Foldable
is a superclass of Traversable
, similarly to how Functor
is a superclass of Applicative
and Monad
.
Similar to the case of Monad
, where it is possible to basically implement fmap
as
liftM :: Monad m => (a->b) -> m a -> m b
liftM f q = return . f =<< q
we could also emulate foldMap
as
foldLiftT :: (Traversable t, Monoid m) => (a -> m) -> t a -> m
foldLiftT f = fst . traverse (f >>> x -> (x,x))
-- or: . sequenceA . fmap (f >>> x -> (x, x))
using the Monoid m => (,) m
monad. So the combination of superclass and methods bears in both cases a certain redundancy.
In case of monads, it can be argued that a “better” definition of the type class would be (I'll skip applicative / monoidal)

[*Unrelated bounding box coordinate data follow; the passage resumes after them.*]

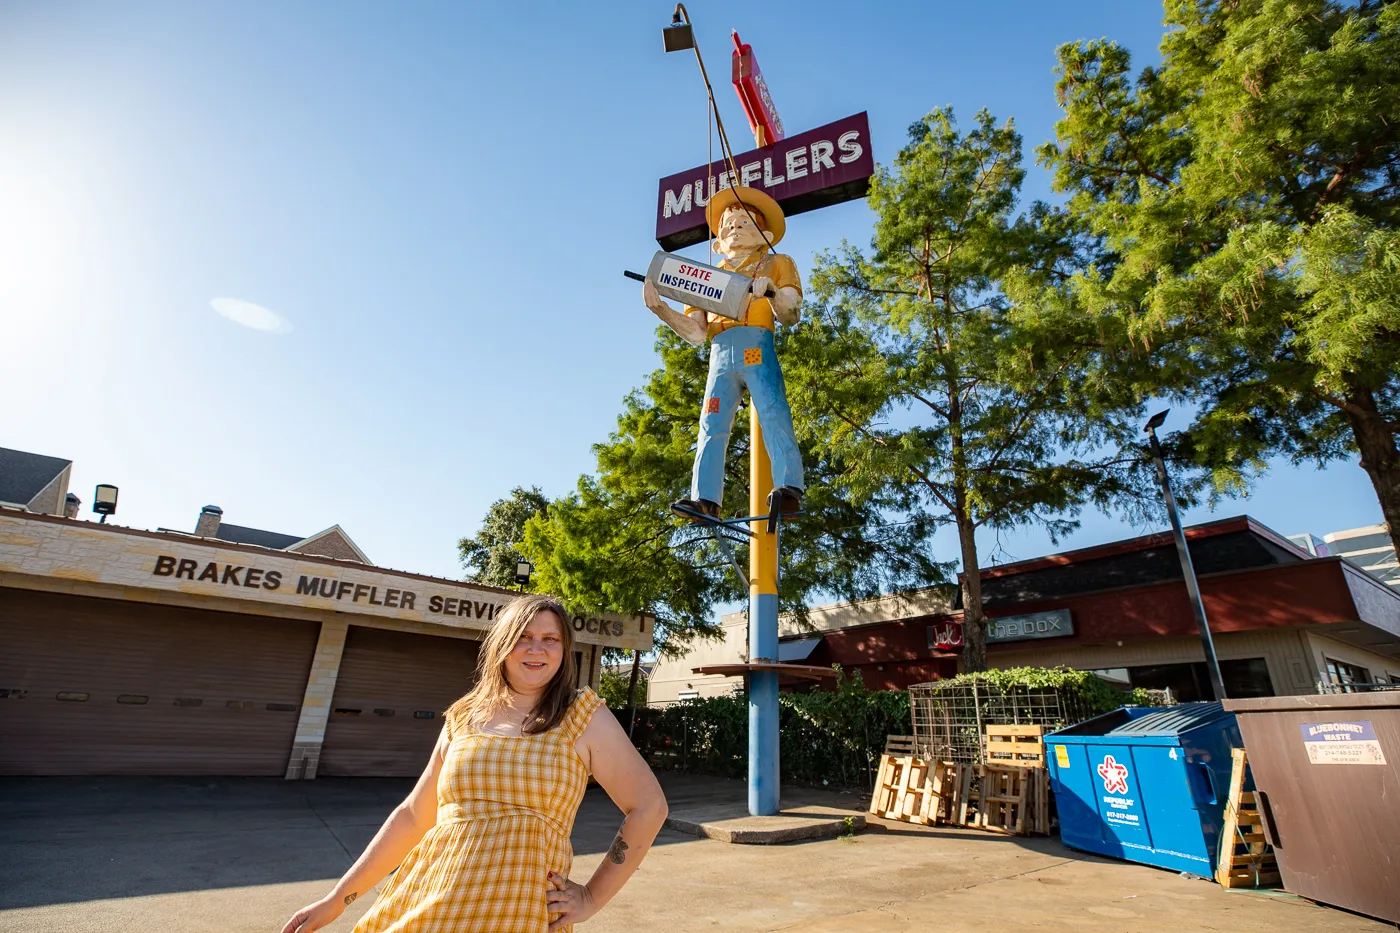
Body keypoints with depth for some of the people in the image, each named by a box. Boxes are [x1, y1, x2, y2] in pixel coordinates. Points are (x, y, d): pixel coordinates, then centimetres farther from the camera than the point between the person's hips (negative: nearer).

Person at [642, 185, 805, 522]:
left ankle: (789, 488, -25)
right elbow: (696, 333, 18)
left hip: (757, 346, -3)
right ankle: (705, 499, -13)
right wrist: (661, 309, 4)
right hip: (721, 354, 4)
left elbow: (791, 314, 5)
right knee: (711, 425, -8)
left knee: (773, 416, -17)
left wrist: (772, 291, -16)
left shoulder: (776, 263, 22)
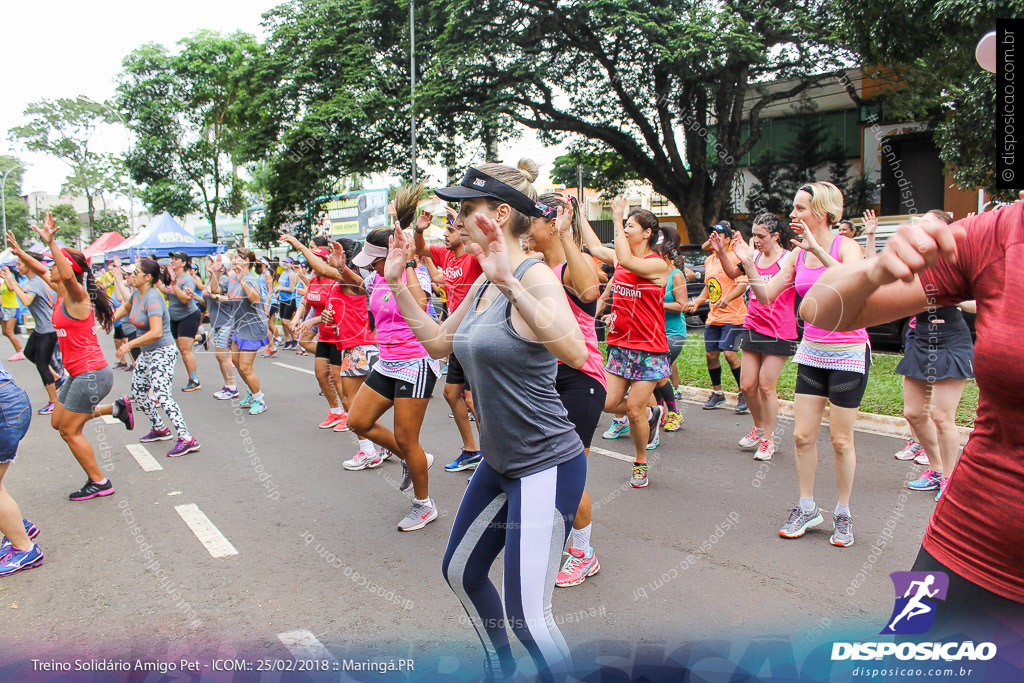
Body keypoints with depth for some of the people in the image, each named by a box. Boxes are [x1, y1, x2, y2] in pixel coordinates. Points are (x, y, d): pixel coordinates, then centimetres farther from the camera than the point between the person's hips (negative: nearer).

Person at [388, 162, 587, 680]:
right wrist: (397, 284, 14)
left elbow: (575, 351, -37)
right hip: (499, 462, 10)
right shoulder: (483, 285, 6)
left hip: (546, 465, -10)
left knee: (526, 616, -5)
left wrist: (510, 283, -42)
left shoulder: (535, 277, -20)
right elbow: (439, 341, 20)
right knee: (460, 570, 24)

class (Functor m) => Monad m where
return :: a -> m a
join :: m (m a) -> m a
at least that's what's used in category theory. This definition does, without using the Functor
superclass, not permit liftM
, so it is without this redundancy.
Is a similar transformation possible for the Traversable
class?
To clarify: what I'm after is a re-definition, let's call it,
class (Functor t, Foldable t) => Traversable t where
skim :: ???
such that we could make the actual Traverse
methods top-level functions
sequenceA :: (Traversable t, Applicative f) => t (f a) -> f (t a)
but it would not be possible to make generically
instance (Traversable t) => Foldable t where
foldMap = ... skim ...
data T
instance Traversable T where
skim = ...
I'm not asking because I need this for something particular; it's a conceptual question so as to better understand the difference between Foldable
and Traversable
. Again much like Monad
vs Functor
: while >>=
is much more convenient than join
for everyday Haskell programming (because you usually need precisely this combination of fmap
and join
), the latter makes it simpler to grasp what a monad is about.